Ранним утром, сквозь нависшую над Петроградом туманную мглу, напряженно всматривались мы в очертания последнего близкого еще от нас уголка родины. Увидим ли мы ее еще или, как изгнанники, сложим свои кости на чужбине? И не знали мы, что жертвы из нашей среды уже намечены: первая — Е. Я. Кизеветтер, вторая — наша бедная Тамарочка
[321].
Только в восемь часов утра, в пятницу 29 сентября 1922 года, стали мы отделяться от родной земли. Петроград все отходил и отходил… Плывем широкою Невою, потом Морским каналом. Мимо застывших в бездействии пароходов и ржавеющих военных судов. Вот мы и в море.
Через короткий срок останавливаемся около Кронштадта.
Как-то тесно между собой скрученными представляются суда нашего военного флота. Различаем между ними бывшую императорскую яхту «Штандарт». Ужасом веет при воспоминаниях о тех зверствах, которые были учинены в Кронштадте в дни «великой бескровной» над десятками замученных морских офицеров
[322].
Кое-какие суда бегают все же и по внешнему рейду.
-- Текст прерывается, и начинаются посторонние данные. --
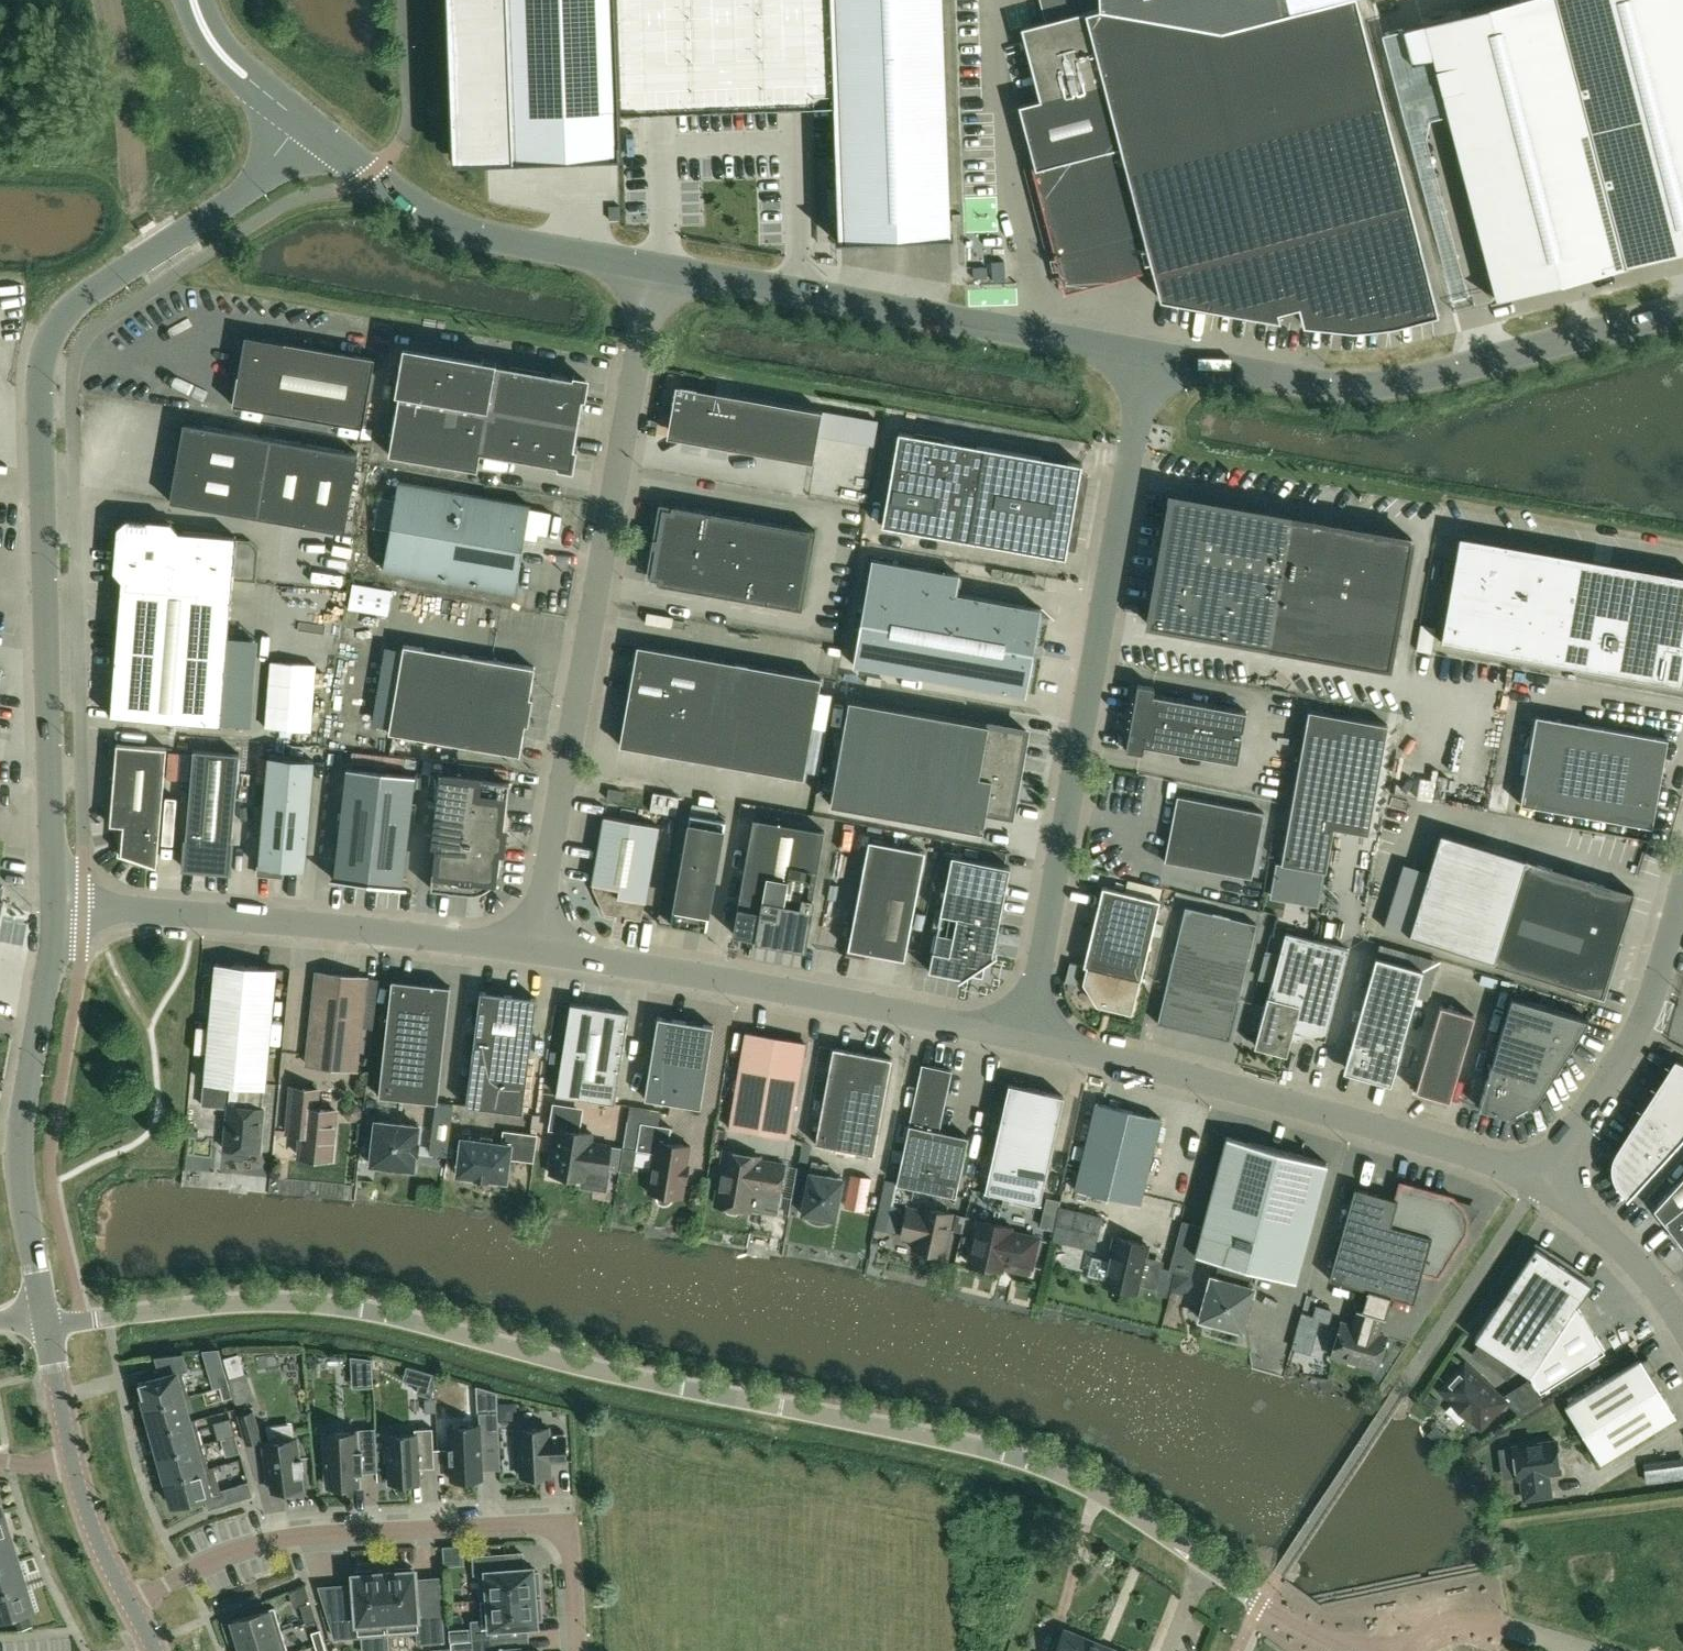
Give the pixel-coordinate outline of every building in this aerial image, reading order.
[(458,163),(623,157),(622,111),(618,0),(452,0),(458,163)] [(622,111),(834,103),(830,0),(618,0),(622,111)] [(841,240),(837,240),(837,241),(954,236),(954,235),(951,235),(942,0),(831,0),(841,240)] [(1152,269),(1160,298),(1281,319),(1278,310),(1299,305),(1303,323),(1353,328),(1384,326),(1396,324),(1438,313),(1357,0),(1039,0),(1045,21),(1022,26),(1041,99),(1019,104),(1036,168),(1037,168),(1120,146),(1152,269)] [(1403,28),(1412,63),(1434,57),(1448,114),(1497,299),(1682,251),(1682,0),(1510,0),(1425,22),(1403,28)] [(962,214),(954,214),(954,222),(963,222),(962,214)] [(245,335),(233,404),(363,427),(375,357),(245,335)] [(496,364),(497,361),(404,345),(396,393),(399,393),(389,454),(477,469),(480,453),(557,466),(557,469),(558,469),(559,466),(571,468),(574,450),(577,450),(577,449),(574,448),(583,399),(585,400),(586,399),(583,398),(586,380),(574,378),(574,375),(573,375),(573,377),(496,364)] [(706,443),(813,462),(822,410),(715,391),(715,394),(677,387),(668,434),(707,441),(706,443)] [(170,501),(345,531),(358,453),(202,426),(202,425),(184,422),(173,480),(174,480),(170,501)] [(1081,463),(899,431),(882,524),(1065,557),(1081,463)] [(531,505),(398,481),(395,499),(382,497),(376,527),(390,530),(383,569),(515,592),(526,532),(547,536),(552,512),(530,508),(531,505)] [(1412,537),(1171,494),(1148,623),(1389,666),(1412,537)] [(653,537),(651,546),(655,547),(650,577),(659,579),(658,583),(802,608),(816,530),(672,504),(671,508),(662,507),(657,537),(653,537)] [(117,526),(113,571),(122,580),(111,716),(221,725),(236,536),(179,531),(171,521),(127,518),(117,526)] [(1460,535),(1441,641),(1681,684),(1682,674),(1682,575),(1460,535)] [(960,574),(872,559),(853,664),(1026,694),(1041,608),(956,592),(960,574)] [(369,585),(374,601),(390,596),(384,580),(369,585)] [(520,755),(535,666),(403,644),(388,732),(520,755)] [(821,677),(638,645),(620,745),(804,778),(821,677)] [(1153,694),(1154,686),(1137,683),(1126,749),(1142,752),(1144,744),(1238,761),(1247,710),(1153,694)] [(1011,814),(1026,729),(987,723),(987,724),(849,699),(830,803),(982,831),(986,810),(1011,814)] [(1368,833),(1388,724),(1309,710),(1281,863),(1326,870),(1334,827),(1368,833)] [(1668,738),(1536,715),(1520,803),(1652,826),(1668,738)] [(167,747),(117,743),(110,824),(123,825),(121,853),(157,866),(167,747)] [(239,753),(193,749),(183,867),(230,871),(239,753)] [(269,756),(258,873),(283,875),(284,868),(304,869),(307,832),(314,760),(269,756)] [(347,767),(335,878),(336,878),(342,886),(349,880),(388,884),(394,892),(400,886),(402,886),(415,775),(347,767)] [(476,892),(483,890),(489,886),(494,881),(498,874),(500,867),(509,782),(443,774),(430,887),(468,892),(476,892)] [(607,798),(621,801),(623,791),(609,789),(607,798)] [(650,810),(676,814),(679,796),(653,792),(650,810)] [(1252,878),(1264,812),(1177,795),(1165,861),(1252,878)] [(725,819),(689,813),(671,924),(706,929),(725,819)] [(641,919),(644,902),(646,902),(659,825),(604,815),(592,884),(593,884),(593,887),(604,913),(641,919)] [(754,817),(738,905),(733,933),(757,937),(756,939),(804,947),(825,830),(754,817)] [(1429,871),(1409,935),(1494,961),(1494,962),(1602,995),(1634,891),(1631,890),(1626,907),(1523,875),(1528,859),(1526,858),(1525,859),(1441,833),(1429,871)] [(992,958),(1010,866),(952,855),(929,970),(964,977),(973,971),(981,972),(983,965),(992,958)] [(871,952),(905,958),(920,878),(863,868),(849,935),(844,934),(840,953),(870,959),(871,952)] [(1097,1004),(1132,1013),(1140,978),(1141,979),(1160,900),(1102,886),(1084,965),(1087,966),(1083,982),(1097,1004)] [(1158,1022),(1229,1039),(1257,923),(1186,906),(1158,1022)] [(1325,1039),(1349,948),(1285,931),(1254,1046),(1287,1055),(1291,1037),(1294,1038),(1299,1035),(1299,1032),(1325,1039)] [(1423,969),(1376,956),(1347,1061),(1348,1061),(1347,1068),(1389,1080),(1391,1073),(1393,1074),(1423,969)] [(204,1083),(230,1085),(224,1148),(259,1152),(263,1108),(261,1108),(263,1088),(265,1088),(276,968),(215,962),(204,1083)] [(356,1069),(366,977),(318,972),(308,1064),(356,1069)] [(395,977),(394,979),(392,979),(378,1096),(438,1103),(451,986),(411,981),(395,977)] [(523,1112),(537,998),(480,991),(466,1105),(523,1112)] [(1588,1019),(1511,996),(1479,1107),(1513,1117),(1532,1108),(1588,1019)] [(615,1103),(629,1011),(570,1002),(556,1094),(615,1103)] [(1449,1100),(1474,1015),(1441,1005),(1416,1090),(1449,1100)] [(701,1107),(714,1025),(658,1016),(645,1098),(701,1107)] [(789,1138),(806,1041),(745,1031),(729,1127),(789,1138)] [(874,1154),(892,1058),(833,1047),(815,1143),(874,1154)] [(1682,1137),(1682,1065),(1676,1062),(1640,1118),(1644,1122),(1623,1154),(1620,1164),(1620,1174),(1625,1183),(1634,1191),(1682,1137)] [(897,1183),(956,1195),(968,1136),(939,1130),(952,1070),(922,1064),(897,1183)] [(985,1190),(1040,1202),(1064,1095),(1009,1083),(985,1190)] [(288,1132),(301,1133),(299,1155),(331,1158),(335,1110),(316,1108),(318,1090),(292,1087),(288,1132)] [(553,1102),(549,1130),(557,1131),(550,1173),(559,1174),(563,1179),(571,1181),(576,1177),(580,1178),(585,1178),(587,1169),(606,1172),(607,1168),(611,1145),(591,1142),(592,1133),(580,1131),(576,1130),(580,1106),(553,1102)] [(1140,1204),(1161,1118),(1095,1102),(1074,1188),(1140,1204)] [(376,1120),(371,1163),(385,1165),(387,1167),(397,1169),(400,1167),(414,1168),(416,1153),(417,1153),(418,1141),(417,1141),(419,1125),(376,1120)] [(654,1152),(648,1191),(656,1193),(656,1198),(659,1202),(663,1204),(668,1203),(672,1200),(674,1196),(682,1197),(685,1181),(686,1181),(689,1164),(688,1164),(691,1145),(669,1142),(671,1127),(641,1122),(637,1149),(654,1152)] [(462,1138),(458,1174),(476,1176),(476,1177),(488,1179),(488,1178),(505,1180),(508,1158),(519,1159),(532,1161),(535,1134),(522,1132),(503,1130),(502,1143),(462,1138)] [(1254,1270),(1296,1281),(1328,1162),(1253,1141),(1252,1142),(1227,1136),(1195,1254),(1220,1261),(1215,1277),(1211,1276),(1200,1318),(1242,1330),(1254,1287),(1250,1286),(1254,1270)] [(202,1154),(201,1167),(214,1168),(215,1147),(193,1146),(193,1153),(202,1154)] [(750,1210),(754,1190),(779,1194),(784,1164),(759,1160),(759,1157),(724,1151),(716,1204),(725,1205),(728,1210),(736,1212),(741,1208),(750,1210)] [(831,1218),(835,1219),(843,1178),(826,1175),(828,1164),(812,1161),(802,1213),(806,1214),(806,1216),(810,1220),(815,1222),(820,1223),(825,1222),(830,1221),(831,1218)] [(863,1211),(869,1178),(852,1175),(846,1207),(863,1211)] [(1682,1246),(1682,1176),(1654,1209),(1682,1246)] [(1452,1197),(1401,1183),(1396,1199),(1355,1187),(1329,1278),(1367,1289),(1361,1310),(1385,1317),(1391,1295),(1413,1302),(1422,1271),(1438,1275),(1465,1232),(1466,1219),(1462,1206),(1452,1197)] [(913,1248),(943,1255),(952,1213),(922,1206),(921,1211),(907,1208),(901,1236),(915,1239),(913,1248)] [(1059,1206),(1055,1223),(1073,1227),(1077,1210),(1059,1206)] [(1031,1266),(1038,1238),(1010,1232),(1011,1227),(979,1220),(969,1263),(1001,1270),(1003,1259),(1031,1266)] [(1162,1267),(1143,1262),(1147,1244),(1115,1237),(1110,1261),(1106,1279),(1104,1285),(1136,1292),(1138,1284),(1157,1288),(1158,1284),(1169,1287),(1173,1270),(1162,1267)] [(1604,1349),(1577,1306),(1591,1284),(1536,1247),(1475,1338),(1480,1341),(1494,1351),(1530,1375),(1540,1390),(1604,1349)] [(1092,1257),(1088,1274),(1106,1279),(1110,1261),(1092,1257)] [(1313,1346),(1322,1315),(1302,1310),(1294,1340),(1313,1346)] [(1334,1346),(1332,1355),(1377,1368),(1386,1335),(1380,1334),(1385,1317),(1361,1310),(1356,1327),(1341,1322),(1340,1326),(1332,1324),(1326,1344),(1334,1346)] [(1472,1353),(1487,1362),(1494,1351),(1480,1341),(1472,1353)] [(138,1382),(145,1407),(184,1396),(184,1398),(189,1396),(182,1371),(186,1370),(181,1353),(153,1357),(159,1377),(138,1382)] [(239,1353),(224,1357),(230,1378),(245,1374),(239,1353)] [(372,1358),(362,1357),(363,1373),(373,1372),(372,1358)] [(1599,1461),(1675,1415),(1640,1358),(1565,1405),(1599,1461)] [(1465,1364),(1441,1389),(1480,1427),(1504,1401),(1465,1364)] [(434,1373),(423,1370),(419,1384),(416,1393),(431,1397),(435,1385),(434,1373)] [(220,1386),(229,1384),(225,1371),(217,1374),(220,1386)] [(1528,1382),(1513,1391),(1519,1401),(1509,1407),(1520,1416),(1542,1403),(1528,1382)] [(229,1384),(220,1386),(224,1399),(233,1397),(229,1384)] [(184,1396),(145,1407),(152,1431),(190,1421),(190,1420),(184,1398),(184,1396)] [(261,1438),(253,1411),(238,1415),(246,1443),(261,1438)] [(448,1426),(450,1479),(483,1478),(482,1443),(499,1442),(498,1411),(479,1412),(480,1425),(448,1426)] [(197,1445),(202,1443),(195,1418),(190,1420),(190,1421),(152,1431),(159,1456),(197,1445)] [(224,1438),(225,1437),(235,1434),(232,1420),(231,1420),(220,1423),(224,1438)] [(387,1435),(389,1482),(420,1480),(419,1467),(434,1466),(433,1427),(415,1428),(415,1434),(387,1435)] [(549,1433),(549,1427),(518,1429),(521,1476),(551,1474),(551,1461),(566,1460),(565,1432),(549,1433)] [(358,1473),(363,1472),(363,1461),(377,1460),(375,1428),(354,1429),(354,1432),(325,1433),(327,1485),(342,1485),(342,1488),(361,1487),(360,1478),(359,1478),(358,1473)] [(225,1437),(230,1455),(240,1452),(235,1434),(225,1437)] [(301,1458),(299,1458),(296,1438),(264,1443),(269,1481),(271,1481),(272,1491),(303,1486),(301,1474),(304,1474),(301,1458)] [(1556,1440),(1512,1446),(1517,1477),(1521,1477),(1524,1498),(1550,1495),(1547,1473),(1560,1471),(1556,1440)] [(209,1468),(209,1467),(202,1443),(197,1445),(159,1456),(165,1480),(204,1469),(209,1468)] [(1646,1483),(1682,1478),(1682,1460),(1670,1462),(1671,1466),(1644,1470),(1646,1483)] [(165,1480),(172,1505),(204,1496),(221,1491),(221,1490),(214,1465),(209,1467),(209,1468),(204,1469),(165,1480)] [(221,1491),(204,1496),(208,1509),(253,1497),(249,1482),(221,1490),(221,1491)] [(4,1512),(0,1513),(0,1539),(12,1536),(4,1512)] [(12,1536),(0,1539),(0,1565),(19,1560),(12,1536)] [(479,1572),(481,1599),(535,1595),(534,1592),(540,1591),(538,1571),(533,1572),(532,1567),(507,1569),(506,1553),(473,1556),(475,1573),(479,1572)] [(26,1584),(19,1560),(0,1565),(0,1592),(26,1584)] [(396,1571),(384,1572),(388,1633),(418,1631),(419,1642),(444,1640),(439,1577),(415,1579),(415,1570),(413,1570),(413,1566),(395,1568),(396,1571)] [(335,1637),(388,1633),(384,1572),(372,1573),(372,1569),(355,1570),(355,1574),(353,1574),(354,1584),(320,1587),(335,1637)] [(0,1592),(0,1619),(34,1608),(26,1584),(0,1592)] [(535,1595),(481,1599),(483,1620),(472,1621),(473,1639),(506,1637),(505,1626),(537,1624),(536,1619),(542,1618),(540,1598),(535,1599),(535,1595)] [(311,1601),(300,1604),(306,1622),(316,1619),(311,1601)] [(239,1643),(282,1630),(275,1606),(232,1619),(239,1643)] [(1100,1642),(1064,1628),(1055,1650),(1096,1650),(1100,1642)] [(315,1645),(324,1642),(320,1629),(311,1632),(315,1645)] [(239,1643),(242,1650),(288,1650),(282,1630),(239,1643)] [(315,1645),(317,1650),(326,1650),(324,1642),(315,1645)] [(1100,1642),(1096,1650),(1122,1650),(1100,1642)]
Часа два или три простояли мы в виду Кронштадта, поджидая лоцмана. Наконец, подошел пароходик, и к нам по трапу взобрался молодой моряк, любезно с нами раскланявшийся.
Двинулись дальше, но вполне свободными все еще себя не чувствовали. Несколько чекистов, в кожаных куртках, постоянно вертелись на капитанской площадке, и мы видели в их руках пачки наших заграничных паспортов… Все еще могли, распоряжением по радио, кого-либо из нас и вернуть.
Проходит еще полчаса. Пароход стопорит, и к нему направляется шлюбка. По веревочному трапу спускаются четыре или пять фигур в кожаных куртках. Наши молодые девицы шаловливо им кивают головой. Один из спустившихся, ободренный этой шуткой, подходит к корме и развязно раскланивается с нами.
Никто ему не отвечает.
Минуем смотрящий из воды верхушками труб и мачтами наш крейсер, взорванный и потопленный немцами…
Еще несколько часов, и мы доходим до плавучего маяка. Подходит от него шлюбка, резвая зыбь подбрасывает ее, точно скорлупу. На нее спускают лоцмана — последнего, хотя, быть может, и невольного охранника.